Leave out any pictures and transcribe all other data below exactly.

==== RECORDS SUPPLIED

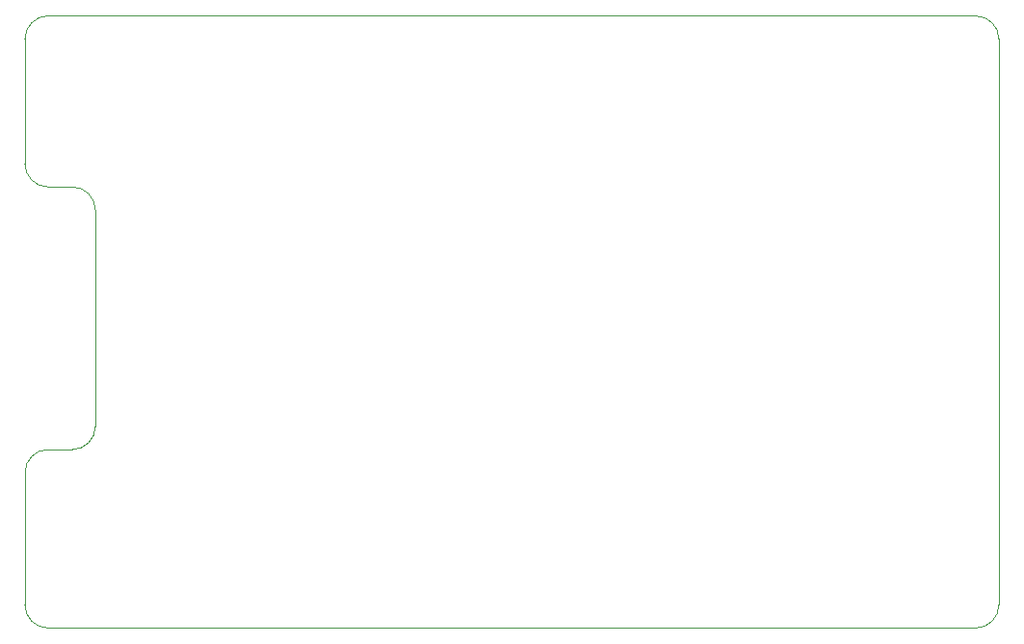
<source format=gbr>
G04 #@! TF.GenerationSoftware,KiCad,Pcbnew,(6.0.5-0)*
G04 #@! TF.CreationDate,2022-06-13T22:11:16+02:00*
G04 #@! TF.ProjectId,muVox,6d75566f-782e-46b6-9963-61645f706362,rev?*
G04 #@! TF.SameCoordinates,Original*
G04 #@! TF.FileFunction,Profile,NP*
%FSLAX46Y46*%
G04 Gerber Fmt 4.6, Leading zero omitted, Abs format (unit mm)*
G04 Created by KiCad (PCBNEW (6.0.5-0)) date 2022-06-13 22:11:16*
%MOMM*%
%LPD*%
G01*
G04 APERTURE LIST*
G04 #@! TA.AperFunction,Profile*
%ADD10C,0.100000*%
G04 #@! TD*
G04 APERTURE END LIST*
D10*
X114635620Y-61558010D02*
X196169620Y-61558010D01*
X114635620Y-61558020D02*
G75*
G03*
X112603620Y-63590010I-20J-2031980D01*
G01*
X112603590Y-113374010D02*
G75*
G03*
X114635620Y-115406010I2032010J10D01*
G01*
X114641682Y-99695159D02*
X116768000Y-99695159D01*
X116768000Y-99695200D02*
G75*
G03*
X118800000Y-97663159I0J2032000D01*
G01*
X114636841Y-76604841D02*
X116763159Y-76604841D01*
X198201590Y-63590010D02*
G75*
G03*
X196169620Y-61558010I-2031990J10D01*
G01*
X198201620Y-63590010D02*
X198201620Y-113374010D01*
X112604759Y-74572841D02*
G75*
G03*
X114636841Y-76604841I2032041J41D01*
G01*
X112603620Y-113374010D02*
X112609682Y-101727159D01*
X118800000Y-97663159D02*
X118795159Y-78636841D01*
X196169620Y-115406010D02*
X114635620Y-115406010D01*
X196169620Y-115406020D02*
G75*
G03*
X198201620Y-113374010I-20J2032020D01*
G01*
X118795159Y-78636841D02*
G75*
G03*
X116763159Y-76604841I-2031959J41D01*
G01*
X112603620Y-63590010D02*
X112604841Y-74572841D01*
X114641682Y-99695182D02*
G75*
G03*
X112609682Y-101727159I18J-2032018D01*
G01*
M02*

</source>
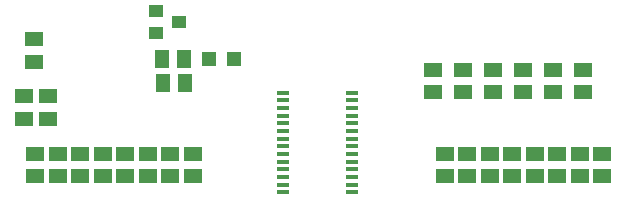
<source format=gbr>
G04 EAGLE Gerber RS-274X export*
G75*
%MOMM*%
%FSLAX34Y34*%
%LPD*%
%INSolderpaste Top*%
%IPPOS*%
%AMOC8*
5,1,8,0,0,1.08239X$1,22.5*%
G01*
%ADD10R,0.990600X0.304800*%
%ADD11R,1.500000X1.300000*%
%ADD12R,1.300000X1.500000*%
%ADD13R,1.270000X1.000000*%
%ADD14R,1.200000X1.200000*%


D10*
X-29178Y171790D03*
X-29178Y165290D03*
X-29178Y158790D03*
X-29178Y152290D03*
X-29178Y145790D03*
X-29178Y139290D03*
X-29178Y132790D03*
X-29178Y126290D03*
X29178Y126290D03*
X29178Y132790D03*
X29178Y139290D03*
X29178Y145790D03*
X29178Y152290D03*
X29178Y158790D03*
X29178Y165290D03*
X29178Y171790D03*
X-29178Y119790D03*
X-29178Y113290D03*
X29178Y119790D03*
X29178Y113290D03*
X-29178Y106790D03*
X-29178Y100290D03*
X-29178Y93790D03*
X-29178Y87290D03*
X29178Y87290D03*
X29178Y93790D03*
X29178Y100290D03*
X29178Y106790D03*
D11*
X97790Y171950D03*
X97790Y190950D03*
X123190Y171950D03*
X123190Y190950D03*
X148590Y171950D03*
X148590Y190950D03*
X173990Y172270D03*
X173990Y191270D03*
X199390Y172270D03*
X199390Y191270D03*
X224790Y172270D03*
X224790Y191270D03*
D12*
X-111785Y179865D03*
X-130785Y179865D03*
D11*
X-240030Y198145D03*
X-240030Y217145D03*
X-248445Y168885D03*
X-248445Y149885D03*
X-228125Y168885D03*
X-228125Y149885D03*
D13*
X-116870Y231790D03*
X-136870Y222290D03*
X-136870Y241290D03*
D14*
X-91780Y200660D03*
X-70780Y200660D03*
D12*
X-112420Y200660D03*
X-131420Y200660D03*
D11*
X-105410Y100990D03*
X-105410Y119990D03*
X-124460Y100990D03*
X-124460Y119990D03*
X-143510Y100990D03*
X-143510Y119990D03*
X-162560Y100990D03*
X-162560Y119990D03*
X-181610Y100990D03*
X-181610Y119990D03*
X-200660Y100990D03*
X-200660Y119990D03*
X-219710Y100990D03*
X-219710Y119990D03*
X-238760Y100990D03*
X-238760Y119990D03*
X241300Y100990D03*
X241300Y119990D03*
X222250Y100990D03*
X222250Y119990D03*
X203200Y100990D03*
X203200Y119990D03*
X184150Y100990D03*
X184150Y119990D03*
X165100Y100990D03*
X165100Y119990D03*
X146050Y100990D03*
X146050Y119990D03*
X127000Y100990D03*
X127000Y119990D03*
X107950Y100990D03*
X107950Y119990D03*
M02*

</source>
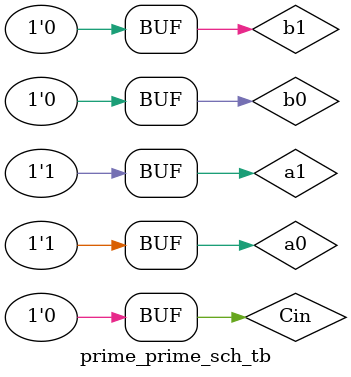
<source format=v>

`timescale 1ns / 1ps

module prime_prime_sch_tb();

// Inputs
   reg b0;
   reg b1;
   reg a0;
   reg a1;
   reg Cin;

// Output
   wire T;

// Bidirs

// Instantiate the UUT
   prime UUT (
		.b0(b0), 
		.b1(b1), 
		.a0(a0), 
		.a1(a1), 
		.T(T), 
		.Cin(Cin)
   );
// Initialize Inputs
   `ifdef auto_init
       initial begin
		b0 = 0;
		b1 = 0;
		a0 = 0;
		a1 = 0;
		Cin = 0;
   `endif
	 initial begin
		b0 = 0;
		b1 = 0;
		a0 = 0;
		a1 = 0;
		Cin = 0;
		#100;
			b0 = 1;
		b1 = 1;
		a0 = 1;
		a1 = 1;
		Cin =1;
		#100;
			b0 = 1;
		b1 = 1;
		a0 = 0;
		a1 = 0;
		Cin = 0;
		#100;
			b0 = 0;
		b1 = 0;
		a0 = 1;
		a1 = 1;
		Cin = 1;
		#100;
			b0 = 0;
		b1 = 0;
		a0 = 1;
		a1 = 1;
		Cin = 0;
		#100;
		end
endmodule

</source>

========

**SOLUTION TO THIS TASK**.
<source format=gbr>
G04 #@! TF.GenerationSoftware,KiCad,Pcbnew,(6.0.5-0)*
G04 #@! TF.CreationDate,2022-06-13T22:11:16+02:00*
G04 #@! TF.ProjectId,muVox,6d75566f-782e-46b6-9963-61645f706362,rev?*
G04 #@! TF.SameCoordinates,Original*
G04 #@! TF.FileFunction,Profile,NP*
%FSLAX46Y46*%
G04 Gerber Fmt 4.6, Leading zero omitted, Abs format (unit mm)*
G04 Created by KiCad (PCBNEW (6.0.5-0)) date 2022-06-13 22:11:16*
%MOMM*%
%LPD*%
G01*
G04 APERTURE LIST*
G04 #@! TA.AperFunction,Profile*
%ADD10C,0.100000*%
G04 #@! TD*
G04 APERTURE END LIST*
D10*
X114635620Y-61558010D02*
X196169620Y-61558010D01*
X114635620Y-61558020D02*
G75*
G03*
X112603620Y-63590010I-20J-2031980D01*
G01*
X112603590Y-113374010D02*
G75*
G03*
X114635620Y-115406010I2032010J10D01*
G01*
X114641682Y-99695159D02*
X116768000Y-99695159D01*
X116768000Y-99695200D02*
G75*
G03*
X118800000Y-97663159I0J2032000D01*
G01*
X114636841Y-76604841D02*
X116763159Y-76604841D01*
X198201590Y-63590010D02*
G75*
G03*
X196169620Y-61558010I-2031990J10D01*
G01*
X198201620Y-63590010D02*
X198201620Y-113374010D01*
X112604759Y-74572841D02*
G75*
G03*
X114636841Y-76604841I2032041J41D01*
G01*
X112603620Y-113374010D02*
X112609682Y-101727159D01*
X118800000Y-97663159D02*
X118795159Y-78636841D01*
X196169620Y-115406010D02*
X114635620Y-115406010D01*
X196169620Y-115406020D02*
G75*
G03*
X198201620Y-113374010I-20J2032020D01*
G01*
X118795159Y-78636841D02*
G75*
G03*
X116763159Y-76604841I-2031959J41D01*
G01*
X112603620Y-63590010D02*
X112604841Y-74572841D01*
X114641682Y-99695182D02*
G75*
G03*
X112609682Y-101727159I18J-2032018D01*
G01*
M02*

</source>
<source format=gbr>
G04 EAGLE Gerber RS-274X export*
G75*
%MOMM*%
%FSLAX34Y34*%
%LPD*%
%INSolderpaste Top*%
%IPPOS*%
%AMOC8*
5,1,8,0,0,1.08239X$1,22.5*%
G01*
%ADD10R,0.990600X0.304800*%
%ADD11R,1.500000X1.300000*%
%ADD12R,1.300000X1.500000*%
%ADD13R,1.270000X1.000000*%
%ADD14R,1.200000X1.200000*%


D10*
X-29178Y171790D03*
X-29178Y165290D03*
X-29178Y158790D03*
X-29178Y152290D03*
X-29178Y145790D03*
X-29178Y139290D03*
X-29178Y132790D03*
X-29178Y126290D03*
X29178Y126290D03*
X29178Y132790D03*
X29178Y139290D03*
X29178Y145790D03*
X29178Y152290D03*
X29178Y158790D03*
X29178Y165290D03*
X29178Y171790D03*
X-29178Y119790D03*
X-29178Y113290D03*
X29178Y119790D03*
X29178Y113290D03*
X-29178Y106790D03*
X-29178Y100290D03*
X-29178Y93790D03*
X-29178Y87290D03*
X29178Y87290D03*
X29178Y93790D03*
X29178Y100290D03*
X29178Y106790D03*
D11*
X97790Y171950D03*
X97790Y190950D03*
X123190Y171950D03*
X123190Y190950D03*
X148590Y171950D03*
X148590Y190950D03*
X173990Y172270D03*
X173990Y191270D03*
X199390Y172270D03*
X199390Y191270D03*
X224790Y172270D03*
X224790Y191270D03*
D12*
X-111785Y179865D03*
X-130785Y179865D03*
D11*
X-240030Y198145D03*
X-240030Y217145D03*
X-248445Y168885D03*
X-248445Y149885D03*
X-228125Y168885D03*
X-228125Y149885D03*
D13*
X-116870Y231790D03*
X-136870Y222290D03*
X-136870Y241290D03*
D14*
X-91780Y200660D03*
X-70780Y200660D03*
D12*
X-112420Y200660D03*
X-131420Y200660D03*
D11*
X-105410Y100990D03*
X-105410Y119990D03*
X-124460Y100990D03*
X-124460Y119990D03*
X-143510Y100990D03*
X-143510Y119990D03*
X-162560Y100990D03*
X-162560Y119990D03*
X-181610Y100990D03*
X-181610Y119990D03*
X-200660Y100990D03*
X-200660Y119990D03*
X-219710Y100990D03*
X-219710Y119990D03*
X-238760Y100990D03*
X-238760Y119990D03*
X241300Y100990D03*
X241300Y119990D03*
X222250Y100990D03*
X222250Y119990D03*
X203200Y100990D03*
X203200Y119990D03*
X184150Y100990D03*
X184150Y119990D03*
X165100Y100990D03*
X165100Y119990D03*
X146050Y100990D03*
X146050Y119990D03*
X127000Y100990D03*
X127000Y119990D03*
X107950Y100990D03*
X107950Y119990D03*
M02*

</source>
<source format=v>

`timescale 1ns / 1ps

module prime_prime_sch_tb();

// Inputs
   reg b0;
   reg b1;
   reg a0;
   reg a1;
   reg Cin;

// Output
   wire T;

// Bidirs

// Instantiate the UUT
   prime UUT (
		.b0(b0), 
		.b1(b1), 
		.a0(a0), 
		.a1(a1), 
		.T(T), 
		.Cin(Cin)
   );
// Initialize Inputs
   `ifdef auto_init
       initial begin
		b0 = 0;
		b1 = 0;
		a0 = 0;
		a1 = 0;
		Cin = 0;
   `endif
	 initial begin
		b0 = 0;
		b1 = 0;
		a0 = 0;
		a1 = 0;
		Cin = 0;
		#100;
			b0 = 1;
		b1 = 1;
		a0 = 1;
		a1 = 1;
		Cin =1;
		#100;
			b0 = 1;
		b1 = 1;
		a0 = 0;
		a1 = 0;
		Cin = 0;
		#100;
			b0 = 0;
		b1 = 0;
		a0 = 1;
		a1 = 1;
		Cin = 1;
		#100;
			b0 = 0;
		b1 = 0;
		a0 = 1;
		a1 = 1;
		Cin = 0;
		#100;
		end
endmodule

</source>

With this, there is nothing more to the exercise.